Quatre gitans ont été placés en garde à vue mercredi pour les violences commises dans la vallée du Cher, a annoncé le parquet de Blois qui a ouvert deux informations judiciaires parallèles, sur les circonstances de la mort du jeune Luigi Duquenet et sur les risques encourus par les gendarmes qui tentaient de le stopper. La première information judiciaire, pour "violence ayant entraîné la mort sans intention de la donner", vise à éclaircir les circonstances dans lesquelles le gendarme a tué par balle le jeune dans la nuit de vendredi à samedi, a précisé la procureure Dominique Puechmaille. "Des investigations approfondies et des expertises précises sont nécessaires avant d'arriver à une conclusion - qui doit se garder d'être hâtive- pour décrire les circonstances exactes du décès", a-t-elle dit au cours d'une conférence de presse.

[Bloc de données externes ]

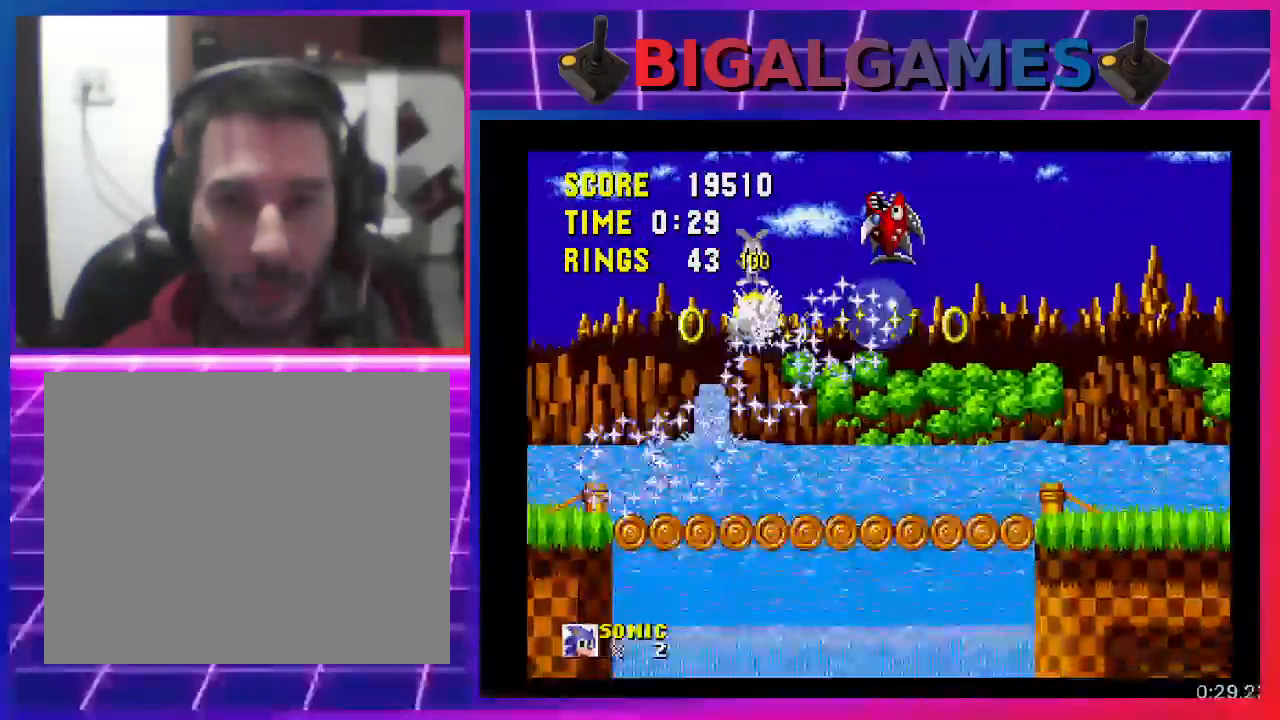
{"buttons": ["DPAD_RIGHT"], "events": [[233, "CROSS", "up"]]}
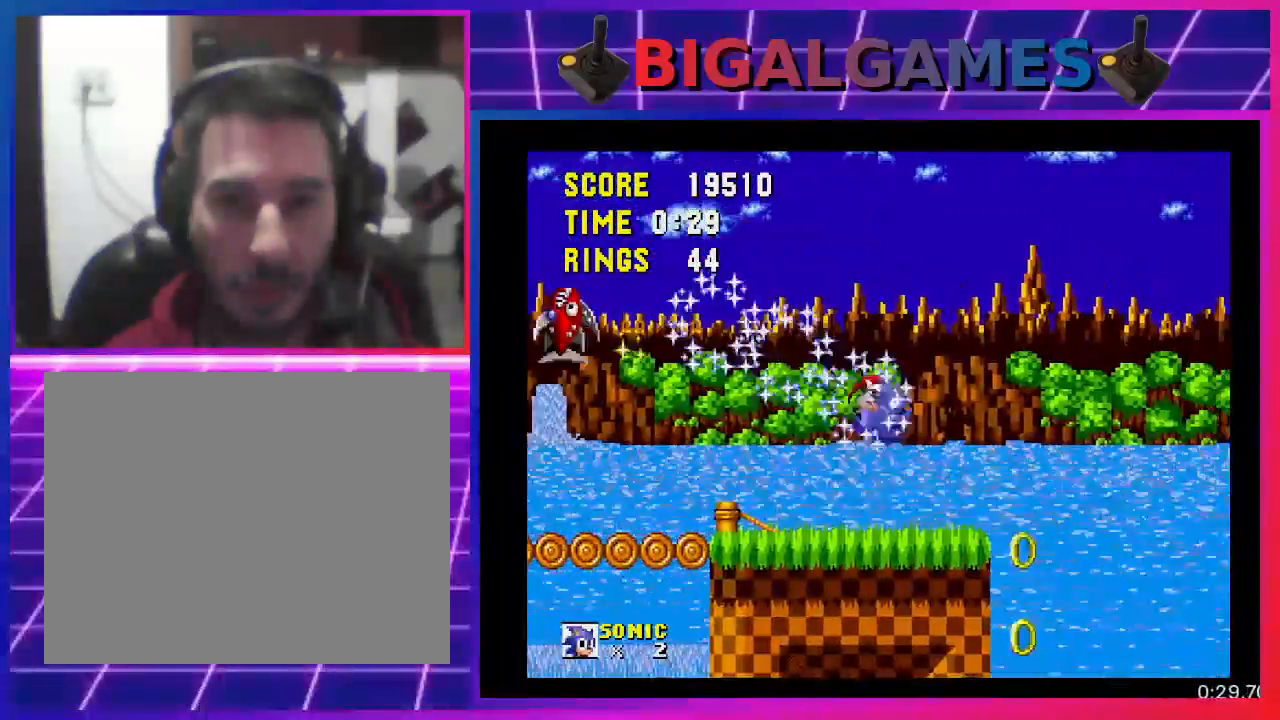
{"buttons": ["DPAD_RIGHT"], "events": [[233, "CROSS", "down"], [467, "CROSS", "up"]]}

La seconde information judiciaire recouvre le périple du jeune gitan avant sa mort, "le vol en réunion" à l'origine de la mobilisation des gendarmes, son "refus d'obtempérer" et surtout la "tentative d'homicide volontaire sur trois gendarmes" lors de sa fuite, a dit la magistrate. "Le véhicule a délibérement foncé sur les gendarmes qui ont dû s'écarter pour le laisser passer", a-t-elle souligné. Le conducteur qui ne s'est toujours pas rendu, contrairement à ses promesses, devra répondre de "non assistance en personne en danger", car "il a fui sans se préoccuper du sort de son passager blessé par balle", a-t-elle ajouté.
Par ailleurs, les gendarmes ont commencé à identifier et localiser les responsables présumés des violences commises dans la vallée du Cher après le décès, a précisé le colonel Simon-Pierre Baradel, le commandant de gendarmerie de la région Centre. Quatre suspects ont été placés en garde à vue à Blois, l'un pour des menaces de mort contre les gendarmes, les trois autres, dont un jeune de 17 ans, pour les dégradations commises dimanche matin à Saint-Aignan.D'autres interpellations sont prévues, a indiqué la procureure de Blois.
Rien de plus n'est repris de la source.